PROVIDED PASSAGE -
◇ ◇ ◇ ◇

Scientist blames grad student for gibberish book chapter — a charge she calls ‘crazy’

Guillaume Cabanac

The senior author of a book chapter in the 2020 volume that Springer Nature has retracted for plagiarism has blamed a former grad student from Cuba in the affair — a charge she dismisses as “crazy.” 

The chapter was retracted nearly 10 months after readers pointed out passages that had appeared to have been churned out by the fake paper generator Mathgen.

Titled “Ethnic Characterization in Amalgamated People for Airport Security Using a Repository of Images and Pigeon-Inspired Optimization (PIO) Algorithm for the Improvement of Their Results,” the material was ostensibly written by a group at Universidad Autónoma de Ciudad Juárez led by Alberto Ochoa-Zezzatti. It appeared in “Applications of Hybrid Metaheuristic Algorithms for Image Processing,” which belongs to the 982-volume (and counting) Studies in Computational Intelligence series.

◇ ◇ ◇ ◇

Layout annotation data
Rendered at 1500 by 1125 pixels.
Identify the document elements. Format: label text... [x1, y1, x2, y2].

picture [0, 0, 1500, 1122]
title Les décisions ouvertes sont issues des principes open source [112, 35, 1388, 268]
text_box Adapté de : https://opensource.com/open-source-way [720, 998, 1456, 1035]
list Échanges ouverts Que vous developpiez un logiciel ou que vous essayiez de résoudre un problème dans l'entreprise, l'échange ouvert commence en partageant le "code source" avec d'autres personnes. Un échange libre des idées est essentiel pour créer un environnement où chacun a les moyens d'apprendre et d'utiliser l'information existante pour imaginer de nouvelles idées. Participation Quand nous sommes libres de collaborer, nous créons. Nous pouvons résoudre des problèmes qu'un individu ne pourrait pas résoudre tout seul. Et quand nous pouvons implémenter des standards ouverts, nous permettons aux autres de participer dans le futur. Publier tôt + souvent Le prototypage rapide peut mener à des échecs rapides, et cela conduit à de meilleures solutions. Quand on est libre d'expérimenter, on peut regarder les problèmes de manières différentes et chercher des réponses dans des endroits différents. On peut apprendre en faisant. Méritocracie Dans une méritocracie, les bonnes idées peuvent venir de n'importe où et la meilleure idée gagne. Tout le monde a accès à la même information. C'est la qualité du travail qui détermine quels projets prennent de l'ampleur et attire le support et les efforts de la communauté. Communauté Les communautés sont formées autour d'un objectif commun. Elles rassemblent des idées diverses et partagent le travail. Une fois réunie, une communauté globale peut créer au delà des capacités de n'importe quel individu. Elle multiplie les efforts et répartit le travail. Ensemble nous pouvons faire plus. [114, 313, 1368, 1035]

◇ ◇ ◇ ◇

Please reproduce the full article on the retracted book chapter word for word, from the headline through its final sentence.

SOLUTION BELOW -
Scientist blames grad student for gibberish book chapter — a charge she calls ‘crazy’

Guillaume Cabanac

The senior author of a book chapter in the 2020 volume that Springer Nature has retracted for plagiarism has blamed a former grad student from Cuba in the affair — a charge she dismisses as “crazy.” 

The chapter was retracted nearly 10 months after readers pointed out passages that had appeared to have been churned out by the fake paper generator Mathgen.

Titled “Ethnic Characterization in Amalgamated People for Airport Security Using a Repository of Images and Pigeon-Inspired Optimization (PIO) Algorithm for the Improvement of Their Results,” the material was ostensibly written by a group at Universidad Autónoma de Ciudad Juárez led by Alberto Ochoa-Zezzatti. It appeared in “Applications of Hybrid Metaheuristic Algorithms for Image Processing,” which belongs to the 982-volume (and counting) Studies in Computational Intelligence series.